Key Concept: The operation of OSPF involves five message types. Hello messages are used to establish contact between routers, and Database Description messages to initialize a routers link-state database. Routine LSDB updates are sent using Link State Update messages, which are acknowledged using Link State Acknowledgments. A device may also request a specific update using a Link State Request.
When hierarchical topology is used,
internal routers maintain a single LSDB and perform messaging only within
an area. Area border routers have multiple LSDBs and perform messaging
in more than one area.

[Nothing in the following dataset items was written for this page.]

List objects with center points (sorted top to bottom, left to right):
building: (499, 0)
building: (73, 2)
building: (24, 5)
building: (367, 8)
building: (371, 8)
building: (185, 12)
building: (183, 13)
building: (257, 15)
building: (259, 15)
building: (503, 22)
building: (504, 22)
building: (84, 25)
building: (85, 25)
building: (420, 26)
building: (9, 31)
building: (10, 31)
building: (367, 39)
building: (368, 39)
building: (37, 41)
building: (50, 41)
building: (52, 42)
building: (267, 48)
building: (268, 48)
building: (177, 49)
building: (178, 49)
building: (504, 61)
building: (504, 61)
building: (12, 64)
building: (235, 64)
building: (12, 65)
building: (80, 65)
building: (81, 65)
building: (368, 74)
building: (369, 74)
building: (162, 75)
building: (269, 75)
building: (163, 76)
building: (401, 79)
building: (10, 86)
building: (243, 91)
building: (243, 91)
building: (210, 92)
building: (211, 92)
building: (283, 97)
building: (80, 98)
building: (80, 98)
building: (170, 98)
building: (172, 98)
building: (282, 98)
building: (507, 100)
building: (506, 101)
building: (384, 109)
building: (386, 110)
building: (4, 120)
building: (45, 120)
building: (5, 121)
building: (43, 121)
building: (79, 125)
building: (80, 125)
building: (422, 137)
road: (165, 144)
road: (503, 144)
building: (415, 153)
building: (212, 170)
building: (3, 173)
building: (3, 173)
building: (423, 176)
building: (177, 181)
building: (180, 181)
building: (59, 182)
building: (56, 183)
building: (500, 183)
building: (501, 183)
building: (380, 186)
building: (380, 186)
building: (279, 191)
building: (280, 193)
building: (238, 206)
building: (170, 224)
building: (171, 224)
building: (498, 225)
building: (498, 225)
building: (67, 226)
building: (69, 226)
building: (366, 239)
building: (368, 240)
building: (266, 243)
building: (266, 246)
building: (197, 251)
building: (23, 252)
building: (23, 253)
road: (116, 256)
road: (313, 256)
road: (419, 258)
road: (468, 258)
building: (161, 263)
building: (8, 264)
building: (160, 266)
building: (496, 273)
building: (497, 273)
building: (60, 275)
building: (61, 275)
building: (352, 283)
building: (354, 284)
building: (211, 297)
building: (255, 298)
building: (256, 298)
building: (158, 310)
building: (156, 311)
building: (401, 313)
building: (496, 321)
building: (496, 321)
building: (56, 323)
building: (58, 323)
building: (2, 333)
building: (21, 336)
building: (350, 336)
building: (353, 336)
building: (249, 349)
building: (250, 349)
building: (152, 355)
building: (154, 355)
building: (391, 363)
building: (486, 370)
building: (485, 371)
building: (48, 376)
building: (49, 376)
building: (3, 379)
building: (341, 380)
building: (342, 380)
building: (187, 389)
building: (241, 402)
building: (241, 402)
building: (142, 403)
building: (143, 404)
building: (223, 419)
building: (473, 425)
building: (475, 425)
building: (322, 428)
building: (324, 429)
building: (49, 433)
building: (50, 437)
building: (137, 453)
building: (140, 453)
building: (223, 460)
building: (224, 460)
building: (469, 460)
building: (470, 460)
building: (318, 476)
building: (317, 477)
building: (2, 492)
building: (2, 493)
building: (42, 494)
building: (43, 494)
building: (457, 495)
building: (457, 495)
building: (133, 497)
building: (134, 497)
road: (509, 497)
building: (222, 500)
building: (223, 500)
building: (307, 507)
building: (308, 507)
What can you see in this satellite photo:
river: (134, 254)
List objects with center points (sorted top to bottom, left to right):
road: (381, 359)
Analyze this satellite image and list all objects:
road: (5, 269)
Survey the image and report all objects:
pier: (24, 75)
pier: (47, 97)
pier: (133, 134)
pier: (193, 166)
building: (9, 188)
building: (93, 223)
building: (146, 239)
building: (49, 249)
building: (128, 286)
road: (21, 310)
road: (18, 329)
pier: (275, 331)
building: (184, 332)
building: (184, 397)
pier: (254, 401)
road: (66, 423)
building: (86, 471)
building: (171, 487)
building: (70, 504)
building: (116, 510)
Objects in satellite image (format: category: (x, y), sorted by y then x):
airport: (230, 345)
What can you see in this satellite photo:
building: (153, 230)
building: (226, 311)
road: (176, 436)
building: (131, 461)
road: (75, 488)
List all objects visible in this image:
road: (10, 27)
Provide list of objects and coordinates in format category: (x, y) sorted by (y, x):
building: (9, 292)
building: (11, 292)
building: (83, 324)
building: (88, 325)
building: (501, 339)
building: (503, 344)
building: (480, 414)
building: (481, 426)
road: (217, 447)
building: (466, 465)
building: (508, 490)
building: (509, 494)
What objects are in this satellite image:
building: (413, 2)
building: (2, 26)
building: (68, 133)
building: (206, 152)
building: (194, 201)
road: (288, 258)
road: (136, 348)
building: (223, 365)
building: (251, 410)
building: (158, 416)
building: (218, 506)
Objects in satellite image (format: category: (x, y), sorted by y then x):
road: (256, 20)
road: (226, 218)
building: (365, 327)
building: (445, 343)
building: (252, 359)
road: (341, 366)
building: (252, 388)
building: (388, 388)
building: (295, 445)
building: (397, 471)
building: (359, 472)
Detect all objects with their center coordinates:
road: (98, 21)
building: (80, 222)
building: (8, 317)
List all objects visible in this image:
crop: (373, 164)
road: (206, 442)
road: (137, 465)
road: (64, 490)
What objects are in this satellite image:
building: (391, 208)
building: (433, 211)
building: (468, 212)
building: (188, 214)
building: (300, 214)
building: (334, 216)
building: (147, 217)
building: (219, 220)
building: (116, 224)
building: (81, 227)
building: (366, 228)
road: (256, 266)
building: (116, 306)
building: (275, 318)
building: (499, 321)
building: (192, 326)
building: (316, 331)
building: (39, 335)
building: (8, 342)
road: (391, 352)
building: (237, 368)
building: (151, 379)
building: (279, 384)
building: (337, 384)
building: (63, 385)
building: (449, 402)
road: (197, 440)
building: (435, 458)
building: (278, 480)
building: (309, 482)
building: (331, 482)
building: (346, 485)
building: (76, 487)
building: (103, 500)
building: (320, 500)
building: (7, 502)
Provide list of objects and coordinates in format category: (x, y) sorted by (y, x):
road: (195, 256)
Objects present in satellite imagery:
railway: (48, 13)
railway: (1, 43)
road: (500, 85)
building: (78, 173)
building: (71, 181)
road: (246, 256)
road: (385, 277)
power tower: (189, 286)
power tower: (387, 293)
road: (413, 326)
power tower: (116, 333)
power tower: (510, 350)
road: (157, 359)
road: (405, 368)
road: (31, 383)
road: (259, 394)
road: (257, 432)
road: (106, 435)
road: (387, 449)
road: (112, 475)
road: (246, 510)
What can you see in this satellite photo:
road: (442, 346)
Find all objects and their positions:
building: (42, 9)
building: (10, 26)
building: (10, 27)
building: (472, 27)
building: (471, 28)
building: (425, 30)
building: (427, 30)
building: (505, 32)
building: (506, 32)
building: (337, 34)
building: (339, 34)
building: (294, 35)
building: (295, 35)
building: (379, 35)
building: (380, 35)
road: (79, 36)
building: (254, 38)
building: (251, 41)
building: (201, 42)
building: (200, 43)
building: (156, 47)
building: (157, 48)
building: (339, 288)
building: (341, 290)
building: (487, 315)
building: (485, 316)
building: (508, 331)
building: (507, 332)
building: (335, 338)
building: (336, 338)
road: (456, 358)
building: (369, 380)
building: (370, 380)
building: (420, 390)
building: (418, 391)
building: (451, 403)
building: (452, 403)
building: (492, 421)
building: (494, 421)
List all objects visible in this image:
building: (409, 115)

They, along with any other OSPF backbone routers,
also exchange messaging information on the backbone, including summarized
link-state information for the areas they border.
Again, all of this is highly simplified;
the OSPF standard contains pages and pages of detailed rules and procedures
governing the exact timing for sending and receiving messages.
OSPF Message Authentication
The OSPF standard specifies that
all OSPF messages are authenticated for security. This is a bit misleading,
however, since one of the authentication methods supported
is null authenticationmeaning no authentication is
used. More security is provided by using the optional simple password
authentication method, and the most security through the use of cryptographic
authentication. These methods are described in Appendix D of RFC 2328.
Note: The Hello messages used in OSPF are also sometimes called the Hello Protocol. This is especially poor terminology because there is an actual routing protocol, described in the next section, called the HELLO Protocol. The two protocols are not related. However, I suspect that the OSPF Hello messages may have been so named because they serve a similar purpose to the messages used in the independent HELLO protocol.